Unitary Plan’s parallel iwi consent system causing dis-unity.
As we know the Unitary Plan was rushed through the Council last year with extraordinary speed. Little or no time was given to consider the huge amount of public feedback – nor did the Council officers allow discussion on the serious criticism of the draft plan by legal reviewers. In fact they went to some lengths to conceal its existence absurdly claiming it to be ‘confidential to management.’
But there are always consequences to such haste, and one of the more serious is now starting to emerge. The revelation that the Council in adding 3600 sites of ‘cultural and heritage value to Maori’ to the 60 or so previously accepted sites, without first confirming their precise location or even their archaeological merits, is starting to cause concern. As Brian Rudman pointed out in his recent Herald column, this will impact on potentially thousands of Auckland properties located with 300 metres of such sites. I’m all for heritage protection but this seems a bit extreme, especially when you contrast it to the Council’s cavalier attitude to the demolition of 19th century villas.
What is even more concerning, is that rather than going to the Council for a consent, the householder living within proximity of these sites now has to first seek permission from an iwi authority to obtain a ‘Cultural Impact Assessment’ before the Council will do anything. Given there are 19 iwi now claiming manawhenua over Auckland, you can get an idea of the potential cost and inconvenience to residents. The Council is now trying to head off the growing public backlash by hiring ‘facilitators’ to act as go-betweens between the public and iwi.

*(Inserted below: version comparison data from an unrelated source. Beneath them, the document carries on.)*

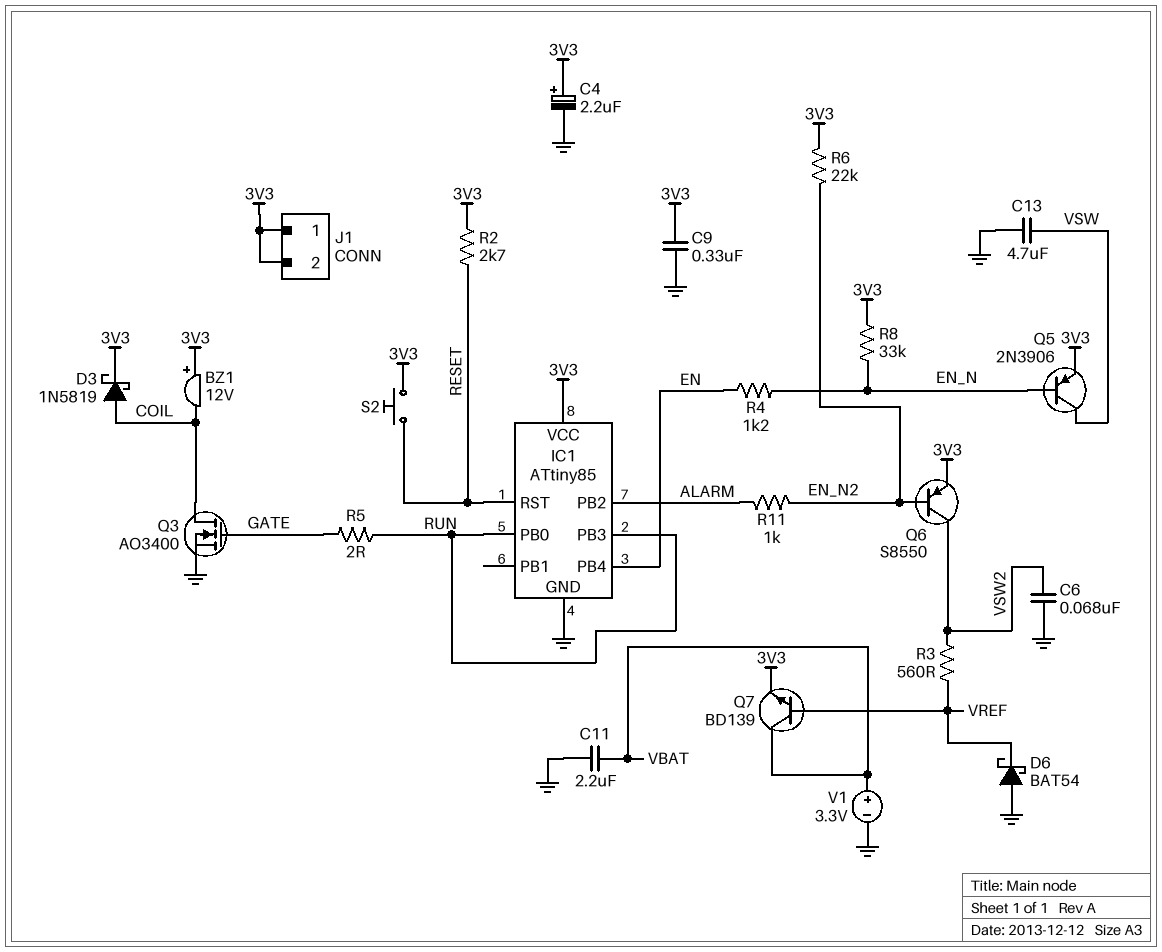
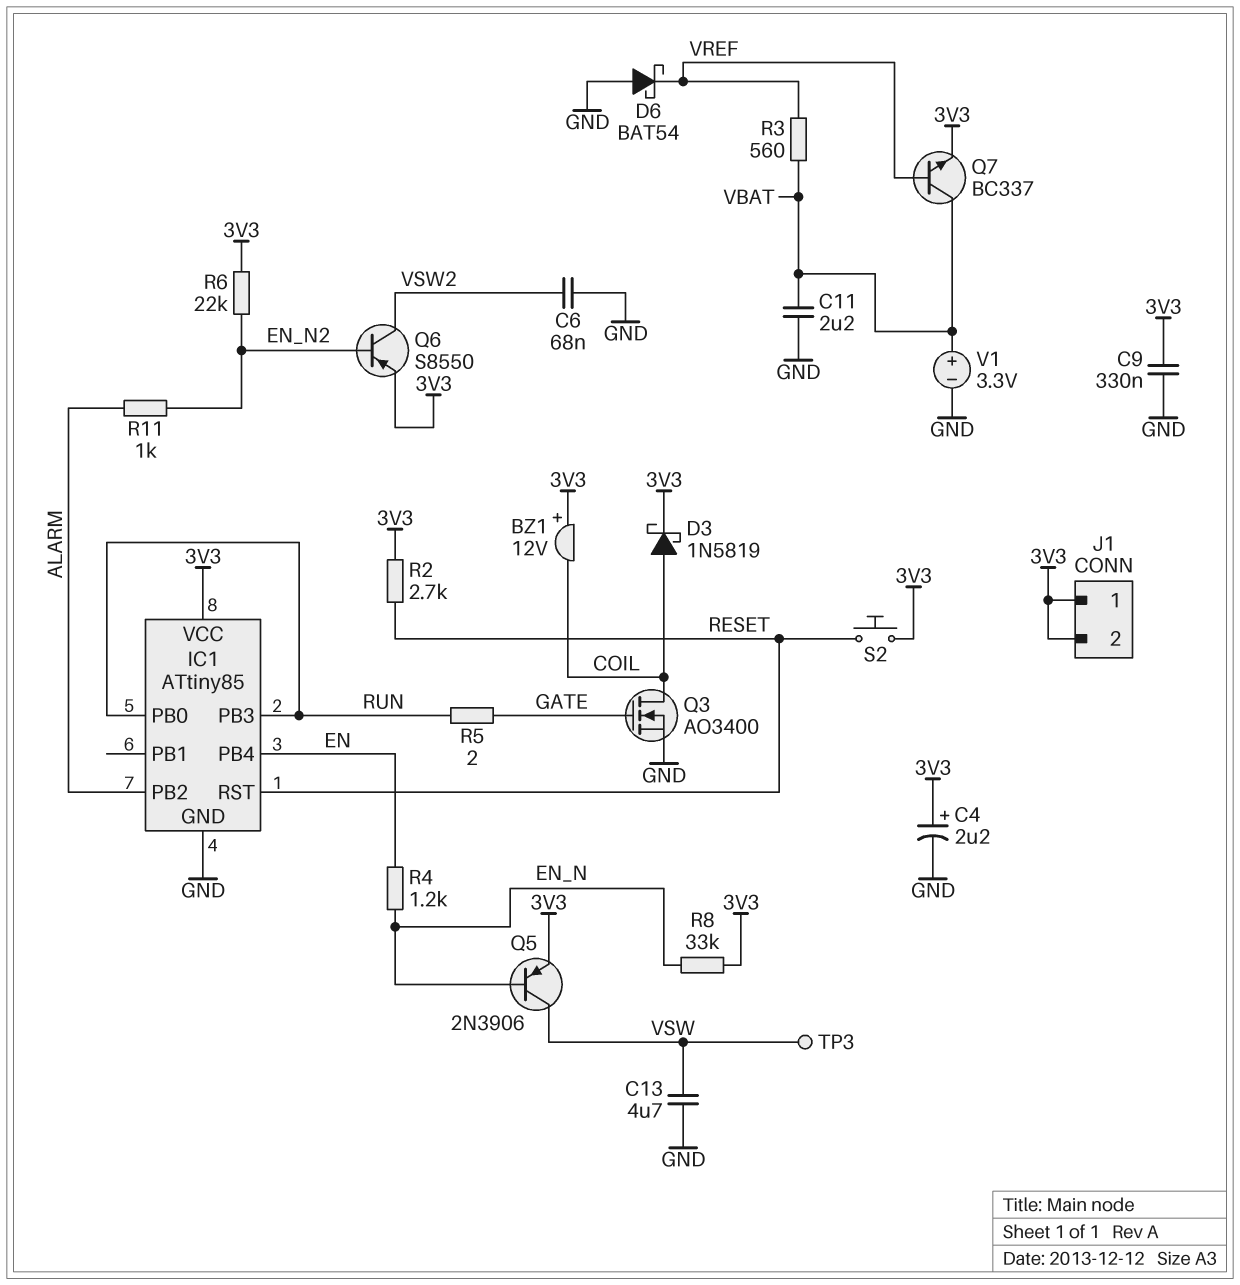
Q7: NPN BD139 (B VREF, C VBAT, E 3V3) -> NPN BC337 (B VREF, C VBAT, E 3V3)
R3: 560 (VREF, VSW2) -> 560 (VBAT, VREF)
TP3: none -> test point (VSW)

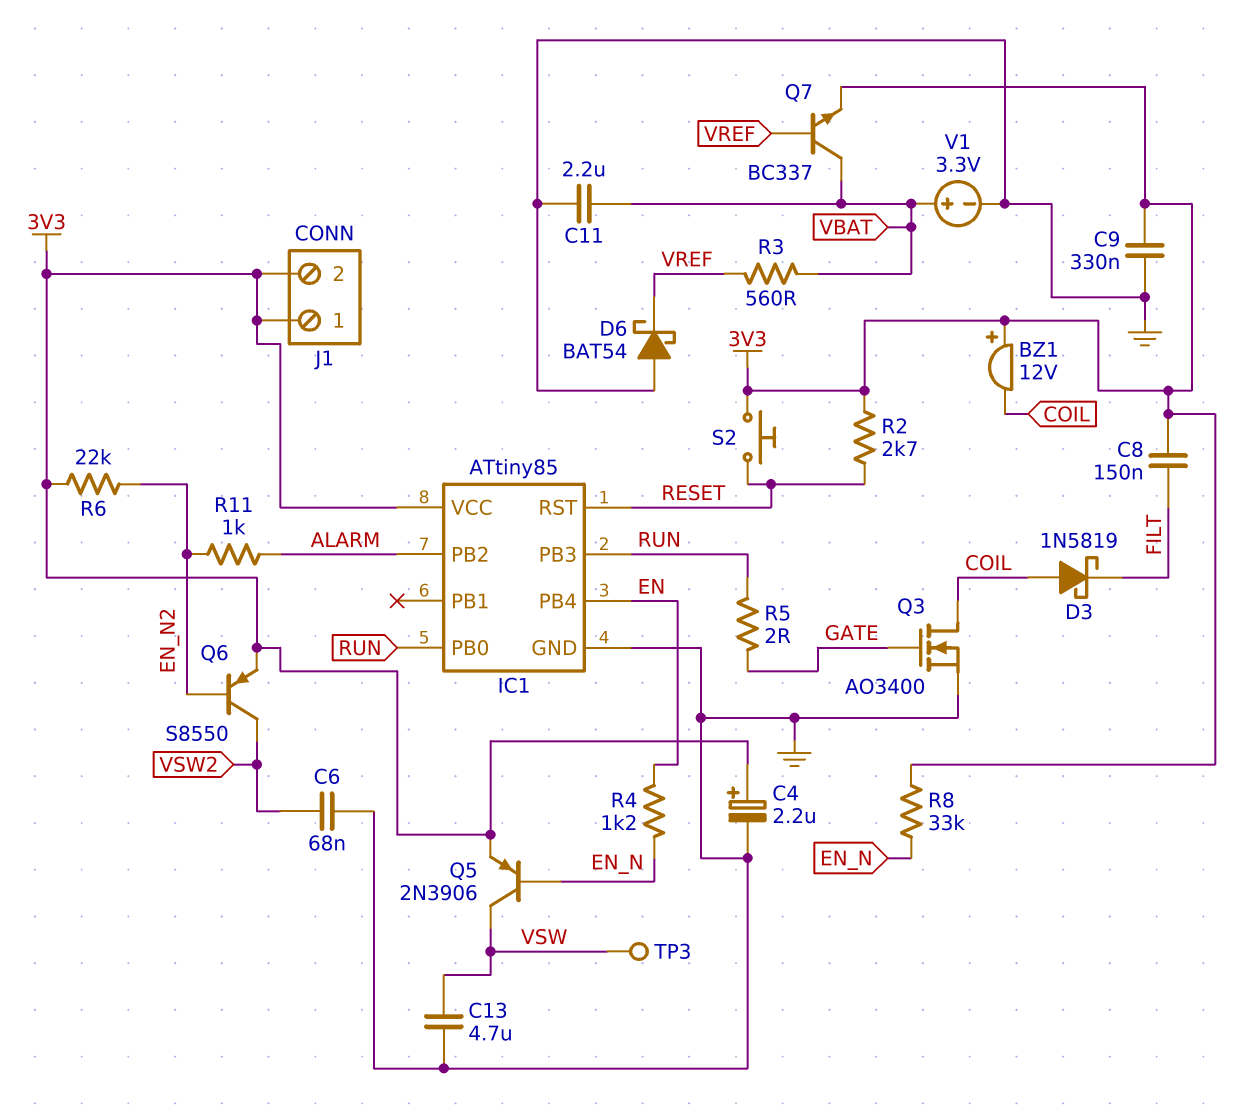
C8: none -> 150nF (3V3, FILT)
D3: schottky 1N5819 (A COIL, K 3V3) -> schottky 1N5819 (A COIL, K FILT)

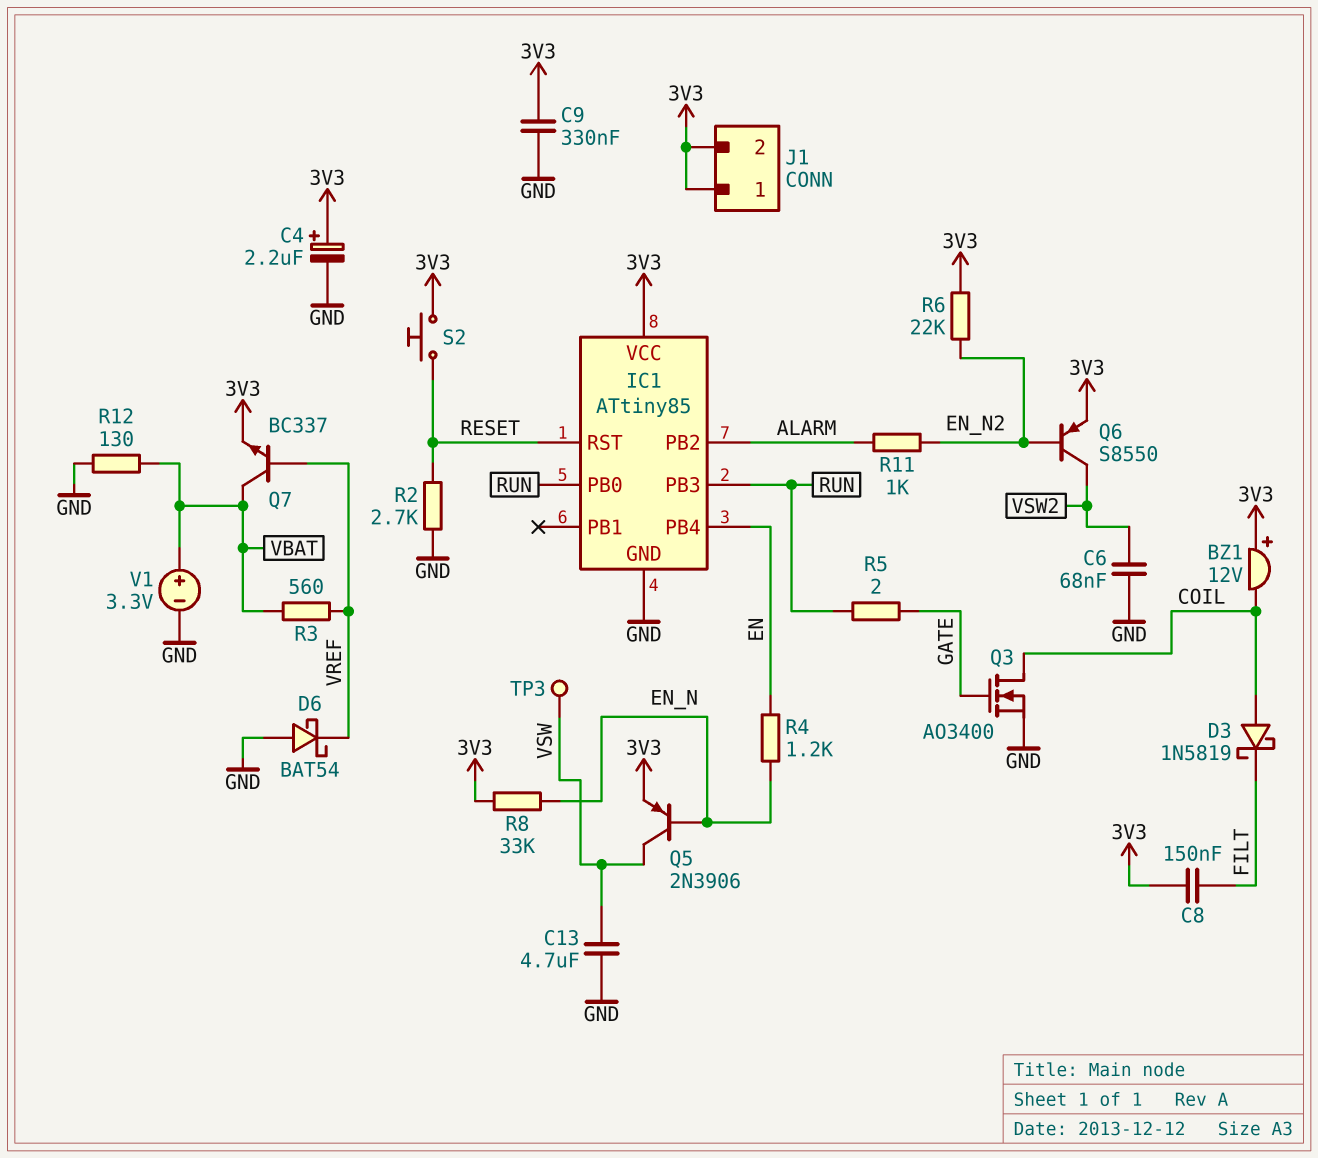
C11: 2.2uF (GND, VBAT) -> none
R2: 2.7k (3V3, RESET) -> 2.7k (GND, RESET)
R12: none -> 130 (GND, VBAT)

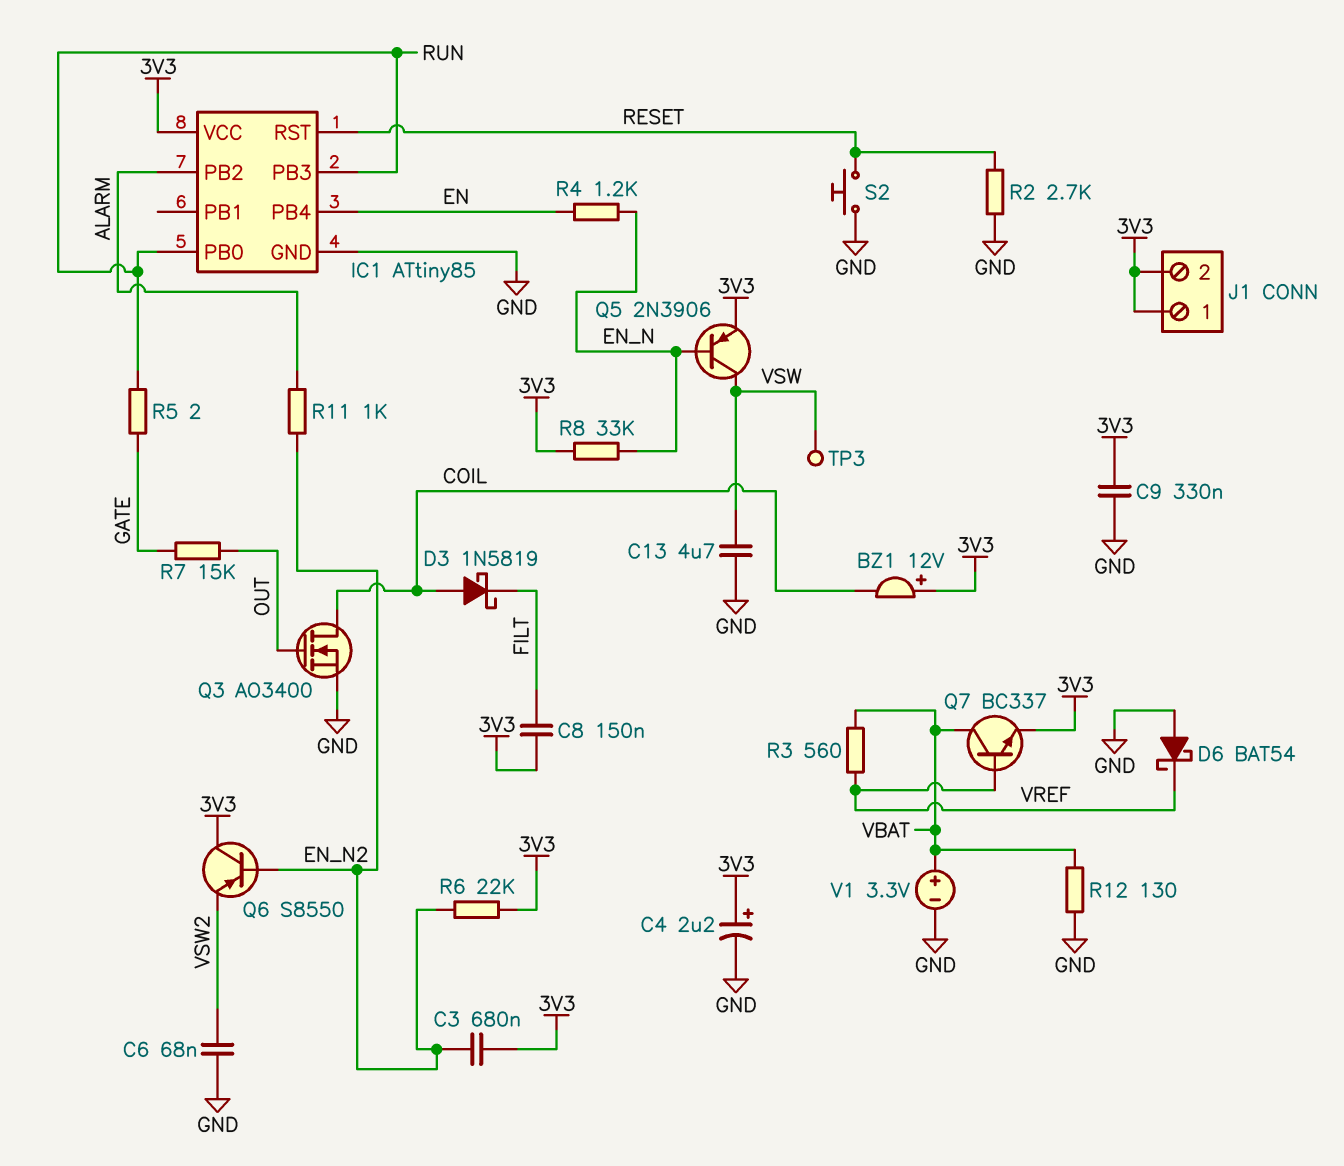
C3: none -> 680nF (3V3, EN_N2)
Q3: NMOS AO3400 (G GATE, D COIL, S GND) -> NMOS AO3400 (G OUT, D COIL, S GND)
Q6: PNP S8550 (B EN_N2, C VSW2, E 3V3) -> PNP S8550 (B EN_N2, C 3V3, E VSW2)
R7: none -> 15k (GATE, OUT)
S2: button (3V3, RESET) -> button (GND, RESET)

While the issue is getting coverage in the media, the full story has yet to come out. What most people don’t realise is that also affected are properties within or near Auckland’s many and extensive Significant Ecological Areas (SEA’s). These residents too have to first obtain ‘Cultural Impact Assessments’ from iwi before they can get resource consents for work around their properties. One of the many criteria iwi will be assessing is whether your driveway job, vegetation clearance or earthworks is consistent with the ‘principles of the Treaty of Waitangi.’
What the Council has done is to sneak through what is in effect a parallel RMA authority in Auckland based on race. This creates a precedent that could have important future consequences.
Already resource management law experts like Professor Ken Palmer are challenging the legality of ‘Cultural Impact Assessments’, but the fact is these new provisions are now in force. Unless the Auckland Council reverses them, these provisions of the ‘Unitary Plan’ are likely to become a source of major social dis-unity in Auckland.
Published in the April edition of Verve Magazine.